A child’s temperament, sex and the type of bullying they experience all influence whether the child subsequently becomes depressed or more aggressive after being victimized, indicates a study by graduate student Niwako Sugimura, left, and psychology Karen D. Rudolph.
CHAMPAIGN, lll. -- Girls with poor self-control become as physically aggressive as the average boy when they’re bullied, suggests a new study by psychologists at the University of Illinois.
Whether victims become more aggressive or mired in self-blame and despair after being victimized is influenced by their temperament, gender and the type of bullying they experience. Intervention programs need to be sensitive to these differences and provide resources and strategies tailored to victims’ individual needs, said the study’s co-authors, graduate student Niwako Sugimura and Karen D. Rudolph, a professor in the department of psychology.

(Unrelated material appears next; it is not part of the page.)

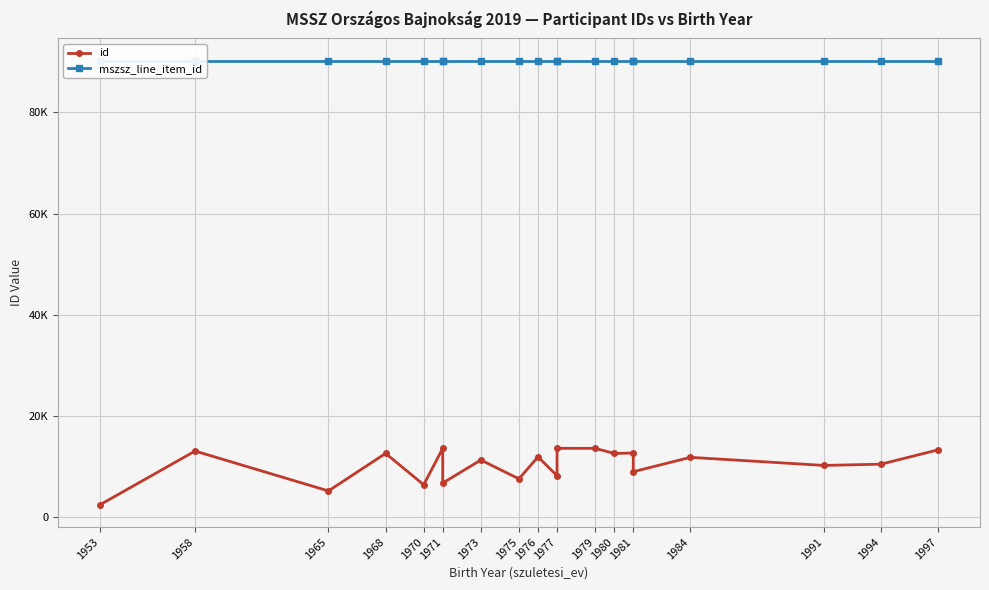

Is the value of id at 1977 greater than the value of mszsz_line_item_id at 1971?

No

The researchers tracked 283 second-graders’ psychological adjustment for a year, examining how temperament and sex influenced bullying victims’ subsequent development of aggression or depression. The children and their teachers were surveyed about the children’s victimization by peers, and their overt and relationally aggressive behaviors toward others. Overt bullying includes physical assaults and verbal taunts or threats; relational bullying is intentionally excluding a child from a group or spreading rumors about them.
Parents also completed questionnaires about their children’s moods and feelings that corresponded with depressive symptoms and reported on two traits pertaining to their children’s temperaments - inhibitory control and negative emotionality.
“Inhibitory control is like self-control,” Sugimura said. “Kids with poor inhibitory control have trouble stopping themselves from doing something too quickly or they don’t think before they act. Negative emotionality refers to how easily kids become angry, frustrated or sad. Children with high negative emotionality not only become angry or sad easily, they also stay upset longer.”
Not all children with high negative emotionality are depressed, although they may be more likely to become depressed than other children when they face a severe problem such as bullying, Rudolph said.
In the study, girls with high negative emotionality who had been bullied overtly or relationally were more likely to show depressive symptoms a year later. However, boys with high negative emotionality showed more depressive symptoms regardless of the amount of bullying they experienced, while boys with low negative emotionality showed depressive symptoms only in response to relational bullying.
“We know that there is a genetic component to some of these traits, so it might be that boys with high negative emotionality are predisposed to depression,” Rudolph said. “And it doesn’t matter what their experiences are; they’re just more likely to be depressed. However, boys with low negative emotionality were not predisposed to depression, so they were more reactive when they were bullied and became depressed.”